- [HOW TO COMPLETE THIS TASK] Copy every record exactly.

DATA SECTION Start Marker

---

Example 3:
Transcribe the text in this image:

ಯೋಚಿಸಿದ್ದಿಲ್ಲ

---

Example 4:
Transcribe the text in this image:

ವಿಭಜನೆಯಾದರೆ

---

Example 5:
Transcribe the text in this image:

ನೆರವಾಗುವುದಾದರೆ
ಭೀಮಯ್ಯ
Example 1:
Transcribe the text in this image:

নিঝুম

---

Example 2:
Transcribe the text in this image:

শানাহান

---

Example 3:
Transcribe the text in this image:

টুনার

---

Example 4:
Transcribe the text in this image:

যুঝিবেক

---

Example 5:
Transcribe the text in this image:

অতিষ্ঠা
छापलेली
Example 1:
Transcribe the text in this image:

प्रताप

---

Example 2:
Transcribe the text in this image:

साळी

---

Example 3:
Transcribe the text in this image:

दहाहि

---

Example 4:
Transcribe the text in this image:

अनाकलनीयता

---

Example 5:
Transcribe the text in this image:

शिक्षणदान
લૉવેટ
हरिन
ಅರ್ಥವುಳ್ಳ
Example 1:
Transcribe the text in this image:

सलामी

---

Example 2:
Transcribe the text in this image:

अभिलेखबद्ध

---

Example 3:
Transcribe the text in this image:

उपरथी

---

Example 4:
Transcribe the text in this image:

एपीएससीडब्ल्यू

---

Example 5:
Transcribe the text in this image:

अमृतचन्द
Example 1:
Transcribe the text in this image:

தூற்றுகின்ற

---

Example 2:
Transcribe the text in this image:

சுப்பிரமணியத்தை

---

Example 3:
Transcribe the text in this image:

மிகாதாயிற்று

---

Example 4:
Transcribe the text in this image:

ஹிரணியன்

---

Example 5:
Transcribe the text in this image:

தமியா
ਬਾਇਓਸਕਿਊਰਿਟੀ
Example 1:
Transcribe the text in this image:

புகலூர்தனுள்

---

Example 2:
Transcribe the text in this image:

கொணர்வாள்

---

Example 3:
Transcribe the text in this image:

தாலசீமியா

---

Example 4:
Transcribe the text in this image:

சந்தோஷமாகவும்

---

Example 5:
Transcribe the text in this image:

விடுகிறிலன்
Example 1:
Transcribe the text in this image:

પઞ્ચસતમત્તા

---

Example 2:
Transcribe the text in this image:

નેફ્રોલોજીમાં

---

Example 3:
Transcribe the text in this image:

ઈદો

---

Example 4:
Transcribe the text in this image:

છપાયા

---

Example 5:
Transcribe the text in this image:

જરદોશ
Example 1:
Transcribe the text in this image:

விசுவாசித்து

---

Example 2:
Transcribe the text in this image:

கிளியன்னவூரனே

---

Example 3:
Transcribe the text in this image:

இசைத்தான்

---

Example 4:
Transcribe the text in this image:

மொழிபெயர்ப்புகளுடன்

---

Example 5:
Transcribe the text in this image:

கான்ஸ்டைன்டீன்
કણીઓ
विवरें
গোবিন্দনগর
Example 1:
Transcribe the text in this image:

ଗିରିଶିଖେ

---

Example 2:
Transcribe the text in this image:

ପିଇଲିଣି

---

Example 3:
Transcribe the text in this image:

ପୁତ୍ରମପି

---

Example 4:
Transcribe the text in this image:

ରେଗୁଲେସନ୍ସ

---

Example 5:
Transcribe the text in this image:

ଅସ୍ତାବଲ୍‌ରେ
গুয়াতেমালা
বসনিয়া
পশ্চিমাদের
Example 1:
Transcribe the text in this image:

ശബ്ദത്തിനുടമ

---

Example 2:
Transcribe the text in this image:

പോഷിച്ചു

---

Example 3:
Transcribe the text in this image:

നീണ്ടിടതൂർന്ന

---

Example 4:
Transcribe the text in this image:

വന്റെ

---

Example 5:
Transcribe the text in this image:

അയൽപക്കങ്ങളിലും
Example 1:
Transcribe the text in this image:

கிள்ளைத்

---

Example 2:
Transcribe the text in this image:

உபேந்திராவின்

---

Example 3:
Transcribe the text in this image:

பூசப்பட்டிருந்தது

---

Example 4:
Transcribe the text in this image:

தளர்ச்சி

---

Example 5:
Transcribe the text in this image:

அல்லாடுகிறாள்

DATA SECTION End Marker

- [WORKED SOLUTION]
---

Example 3:
Transcribe the text in this image:

ಯೋಚಿಸಿದ್ದಿಲ್ಲ

---

Example 4:
Transcribe the text in this image:

ವಿಭಜನೆಯಾದರೆ

---

Example 5:
Transcribe the text in this image:

ನೆರವಾಗುವುದಾದರೆ
ಭೀಮಯ್ಯ
Example 1:
Transcribe the text in this image:

নিঝুম

---

Example 2:
Transcribe the text in this image:

শানাহান

---

Example 3:
Transcribe the text in this image:

টুনার

---

Example 4:
Transcribe the text in this image:

যুঝিবেক

---

Example 5:
Transcribe the text in this image:

অতিষ্ঠা
छापलेली
Example 1:
Transcribe the text in this image:

प्रताप

---

Example 2:
Transcribe the text in this image:

साळी

---

Example 3:
Transcribe the text in this image:

दहाहि

---

Example 4:
Transcribe the text in this image:

अनाकलनीयता

---

Example 5:
Transcribe the text in this image:

शिक्षणदान
લૉવેટ
हरिन
ಅರ್ಥವುಳ್ಳ
Example 1:
Transcribe the text in this image:

सलामी

---

Example 2:
Transcribe the text in this image:

अभिलेखबद्ध

---

Example 3:
Transcribe the text in this image:

उपरथी

---

Example 4:
Transcribe the text in this image:

एपीएससीडब्ल्यू

---

Example 5:
Transcribe the text in this image:

अमृतचन्द
Example 1:
Transcribe the text in this image:

தூற்றுகின்ற

---

Example 2:
Transcribe the text in this image:

சுப்பிரமணியத்தை

---

Example 3:
Transcribe the text in this image:

மிகாதாயிற்று

---

Example 4:
Transcribe the text in this image:

ஹிரணியன்

---

Example 5:
Transcribe the text in this image:

தமியா
ਬਾਇਓਸਕਿਊਰਿਟੀ
Example 1:
Transcribe the text in this image:

புகலூர்தனுள்

---

Example 2:
Transcribe the text in this image:

கொணர்வாள்

---

Example 3:
Transcribe the text in this image:

தாலசீமியா

---

Example 4:
Transcribe the text in this image:

சந்தோஷமாகவும்

---

Example 5:
Transcribe the text in this image:

விடுகிறிலன்
Example 1:
Transcribe the text in this image:

પઞ્ચસતમત્તા

---

Example 2:
Transcribe the text in this image:

નેફ્રોલોજીમાં

---

Example 3:
Transcribe the text in this image:

ઈદો

---

Example 4:
Transcribe the text in this image:

છપાયા

---

Example 5:
Transcribe the text in this image:

જરદોશ
Example 1:
Transcribe the text in this image:

விசுவாசித்து

---

Example 2:
Transcribe the text in this image:

கிளியன்னவூரனே

---

Example 3:
Transcribe the text in this image:

இசைத்தான்

---

Example 4:
Transcribe the text in this image:

மொழிபெயர்ப்புகளுடன்

---

Example 5:
Transcribe the text in this image:

கான்ஸ்டைன்டீன்
કણીઓ
विवरें
গোবিন্দনগর
Example 1:
Transcribe the text in this image:

ଗିରିଶିଖେ

---

Example 2:
Transcribe the text in this image:

ପିଇଲିଣି

---

Example 3:
Transcribe the text in this image:

ପୁତ୍ରମପି

---

Example 4:
Transcribe the text in this image:

ରେଗୁଲେସନ୍ସ

---

Example 5:
Transcribe the text in this image:

ଅସ୍ତାବଲ୍‌ରେ
গুয়াতেমালা
বসনিয়া
পশ্চিমাদের
Example 1:
Transcribe the text in this image:

ശബ്ദത്തിനുടമ

---

Example 2:
Transcribe the text in this image:

പോഷിച്ചു

---

Example 3:
Transcribe the text in this image:

നീണ്ടിടതൂർന്ന

---

Example 4:
Transcribe the text in this image:

വന്റെ

---

Example 5:
Transcribe the text in this image:

അയൽപക്കങ്ങളിലും
Example 1:
Transcribe the text in this image:

கிள்ளைத்

---

Example 2:
Transcribe the text in this image:

உபேந்திராவின்

---

Example 3:
Transcribe the text in this image:

பூசப்பட்டிருந்தது

---

Example 4:
Transcribe the text in this image:

தளர்ச்சி

---

Example 5:
Transcribe the text in this image:

அல்லாடுகிறாள்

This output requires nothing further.